* [RECORDS PROVIDED]:
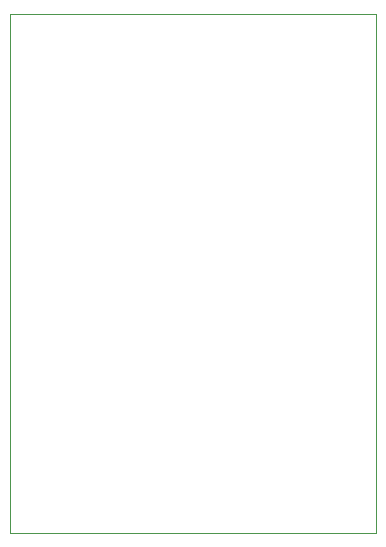
<source format=gm1>
%TF.GenerationSoftware,KiCad,Pcbnew,7.0.8*%
%TF.CreationDate,2023-11-30T16:12:54+00:00*%
%TF.ProjectId,ZX Interface 1 ROM Adapter,5a582049-6e74-4657-9266-616365203120,rev?*%
%TF.SameCoordinates,Original*%
%TF.FileFunction,Profile,NP*%
%FSLAX46Y46*%
G04 Gerber Fmt 4.6, Leading zero omitted, Abs format (unit mm)*
G04 Created by KiCad (PCBNEW 7.0.8) date 2023-11-30 16:12:54*
%MOMM*%
%LPD*%
G01*
G04 APERTURE LIST*
%TA.AperFunction,Profile*%
%ADD10C,0.100000*%
%TD*%
G04 APERTURE END LIST*
D10*
X76000000Y-69000000D02*
X107000000Y-69000000D01*
X107000000Y-113000000D01*
X76000000Y-113000000D01*
X76000000Y-69000000D01*
M02*

</source>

* [WHAT YOU NEED TO DO]: Your response should reproduce the entire listing verbatim, minus the pictures.

* [TASK SOLUTION]:
<source format=gm1>
%TF.GenerationSoftware,KiCad,Pcbnew,7.0.8*%
%TF.CreationDate,2023-11-30T16:12:54+00:00*%
%TF.ProjectId,ZX Interface 1 ROM Adapter,5a582049-6e74-4657-9266-616365203120,rev?*%
%TF.SameCoordinates,Original*%
%TF.FileFunction,Profile,NP*%
%FSLAX46Y46*%
G04 Gerber Fmt 4.6, Leading zero omitted, Abs format (unit mm)*
G04 Created by KiCad (PCBNEW 7.0.8) date 2023-11-30 16:12:54*
%MOMM*%
%LPD*%
G01*
G04 APERTURE LIST*
%TA.AperFunction,Profile*%
%ADD10C,0.100000*%
%TD*%
G04 APERTURE END LIST*
D10*
X76000000Y-69000000D02*
X107000000Y-69000000D01*
X107000000Y-113000000D01*
X76000000Y-113000000D01*
X76000000Y-69000000D01*
M02*

</source>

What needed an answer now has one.